What to do.
Look through the lines below for the word "development", and copy every line that has it.

Data.
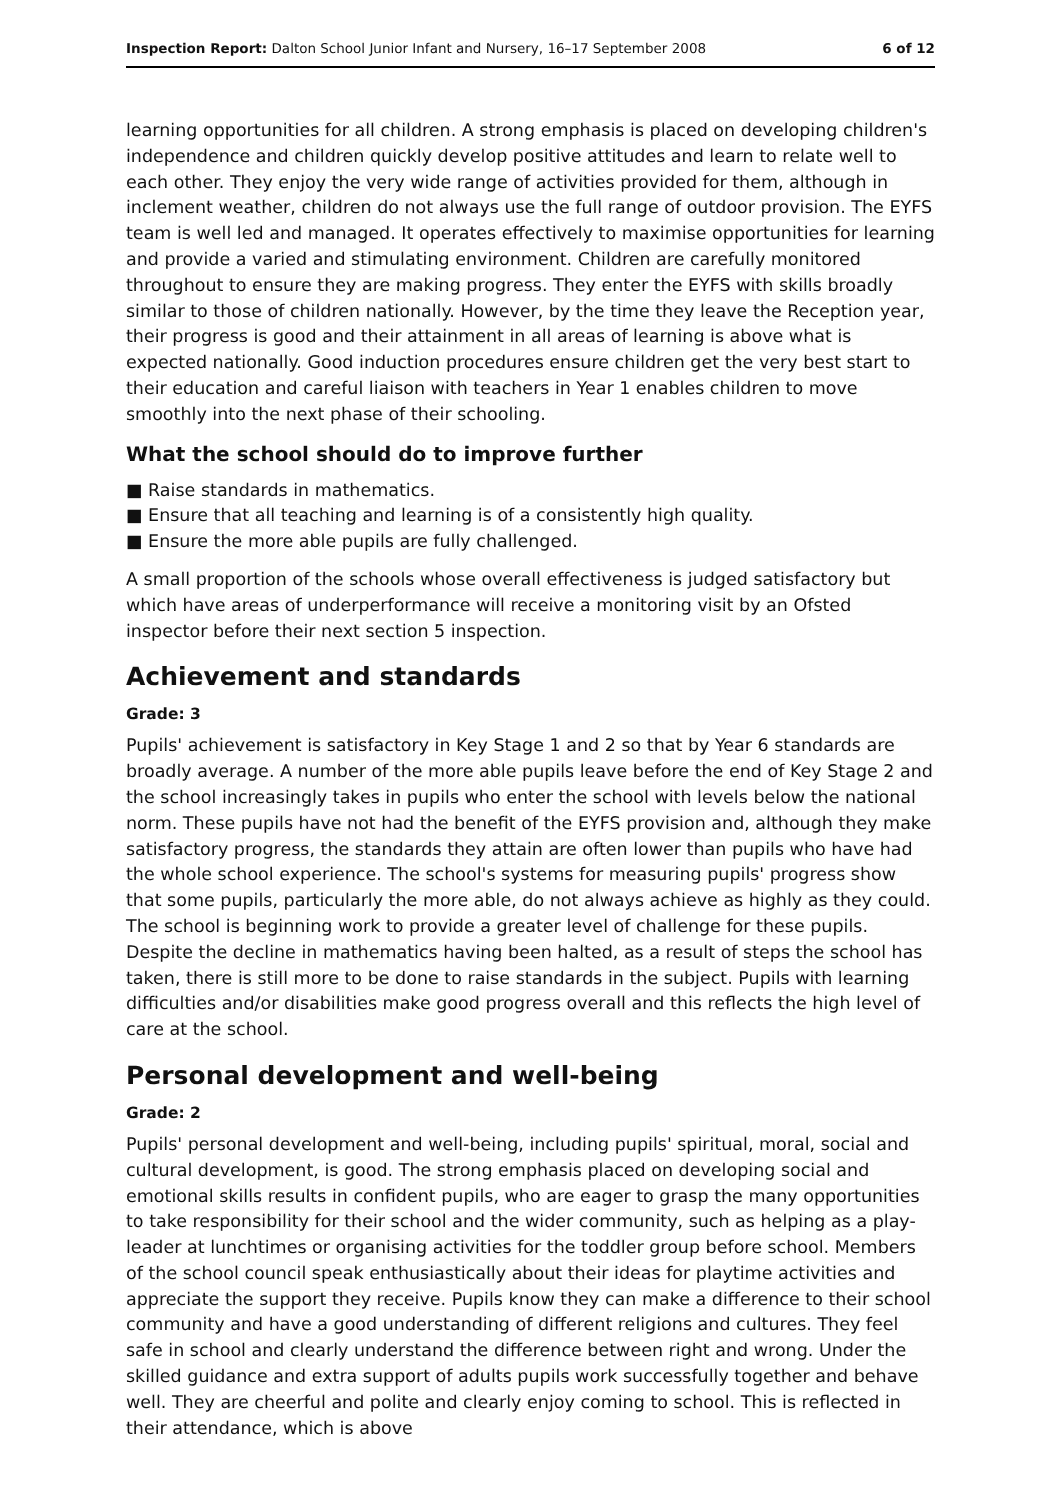Inspection Report: Dalton School Junior Infant and Nursery, 16–17 September 2008 6 of 12
learning opportunities for all children. A strong emphasis is placed on developing children's independence and children quickly develop positive attitudes and learn to relate well to each other. They enjoy the very wide range of activities provided for them, although in inclement weather, children do not always use the full range of outdoor provision. The EYFS team is well led and managed. It operates effectively to maximise opportunities for learning and provide a varied and stimulating environment. Children are carefully monitored throughout to ensure they are making progress. They enter the EYFS with skills broadly similar to those of children nationally. However, by the time they leave the Reception year, their progress is good and their attainment in all areas of learning is above what is expected nationally. Good induction procedures ensure children get the very best start to their education and careful liaison with teachers in Year 1 enables children to move smoothly into the next phase of their schooling.
What the school should do to improve further
■ Raise standards in mathematics.
■ Ensure that all teaching and learning is of a consistently high quality.
■ Ensure the more able pupils are fully challenged.
A small proportion of the schools whose overall effectiveness is judged satisfactory but which have areas of underperformance will receive a monitoring visit by an Ofsted inspector before their next section 5 inspection.
Achievement and standards
Grade: 3
Pupils' achievement is satisfactory in Key Stage 1 and 2 so that by Year 6 standards are broadly average. A number of the more able pupils leave before the end of Key Stage 2 and the school increasingly takes in pupils who enter the school with levels below the national norm. These pupils have not had the benefit of the EYFS provision and, although they make satisfactory progress, the standards they attain are often lower than pupils who have had the whole school experience. The school's systems for measuring pupils' progress show that some pupils, particularly the more able, do not always achieve as highly as they could. The school is beginning work to provide a greater level of challenge for these pupils. Despite the decline in mathematics having been halted, as a result of steps the school has taken, there is still more to be done to raise standards in the subject. Pupils with learning difficulties and/or disabilities make good progress overall and this reflects the high level of care at the school.
Personal development and well-being
Grade: 2
Pupils' personal development and well-being, including pupils' spiritual, moral, social and cultural development, is good. The strong emphasis placed on developing social and emotional skills results in confident pupils, who are eager to grasp the many opportunities to take responsibility for their school and the wider community, such as helping as a play-leader at lunchtimes or organising activities for the toddler group before school. Members of the school council speak enthusiastically about their ideas for playtime activities and appreciate the support they receive. Pupils know they can make a difference to their school community and have a good understanding of different religions and cultures. They feel safe in school and clearly understand the difference between right and wrong. Under the skilled guidance and extra support of adults pupils work successfully together and behave well. They are cheerful and polite and clearly enjoy coming to school. This is reflected in their attendance, which is above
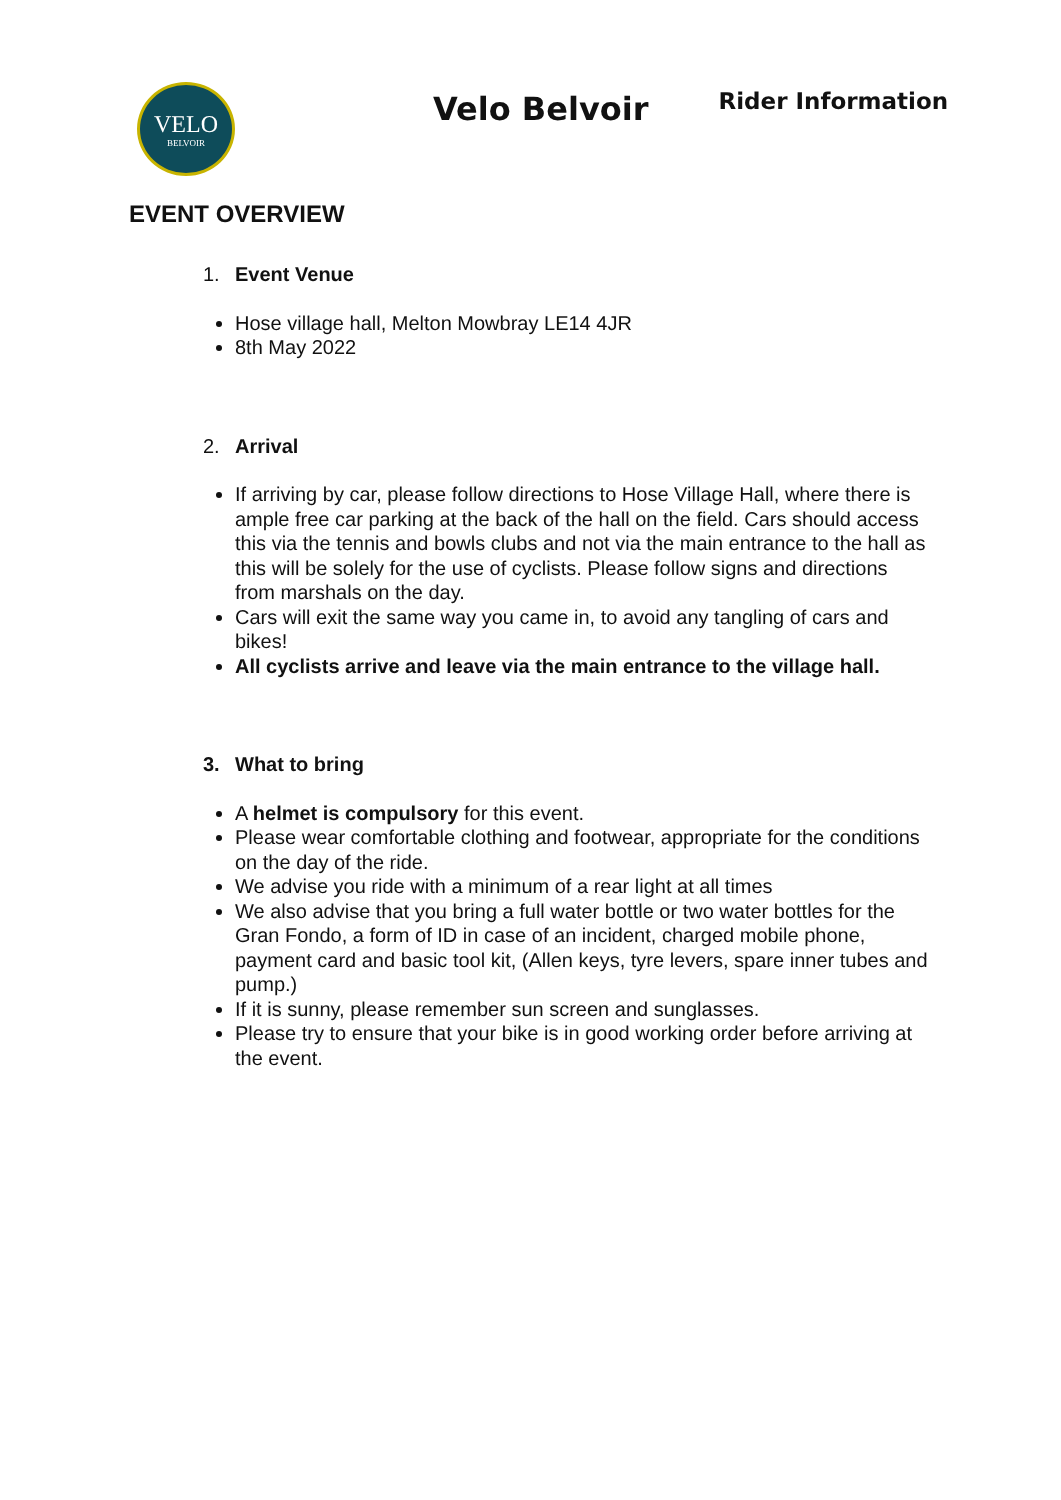VELO
BELVOIR
Velo Belvoir
Rider Information
EVENT OVERVIEW
1. Event Venue
Hose village hall, Melton Mowbray LE14 4JR
8th May 2022
2. Arrival
If arriving by car, please follow directions to Hose Village Hall, where there is ample free car parking at the back of the hall on the field. Cars should access this via the tennis and bowls clubs and not via the main entrance to the hall as this will be solely for the use of cyclists. Please follow signs and directions from marshals on the day.
Cars will exit the same way you came in, to avoid any tangling of cars and bikes!
All cyclists arrive and leave via the main entrance to the village hall.
3. What to bring
A helmet is compulsory for this event.
Please wear comfortable clothing and footwear, appropriate for the conditions on the day of the ride.
We advise you ride with a minimum of a rear light at all times
We also advise that you bring a full water bottle or two water bottles for the Gran Fondo, a form of ID in case of an incident, charged mobile phone, payment card and basic tool kit, (Allen keys, tyre levers, spare inner tubes and pump.)
If it is sunny, please remember sun screen and sunglasses.
Please try to ensure that your bike is in good working order before arriving at the event.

Your response.
Personal development and well-being
Pupils' personal development and well-being, including pupils' spiritual, moral, social and cultural development, is good. The strong emphasis placed on developing social and emotional skills results in confident pupils, who are eager to grasp the many opportunities to take responsibility for their school and the wider community, such as helping as a play-leader at lunchtimes or organising activities for the toddler group before school. Members of the school council speak enthusiastically about their ideas for playtime activities and appreciate the support they receive. Pupils know they can make a difference to their school community and have a good understanding of different religions and cultures. They feel safe in school and clearly understand the difference between right and wrong. Under the skilled guidance and extra support of adults pupils work successfully together and behave well. They are cheerful and polite and clearly enjoy coming to school. This is reflected in their attendance, which is above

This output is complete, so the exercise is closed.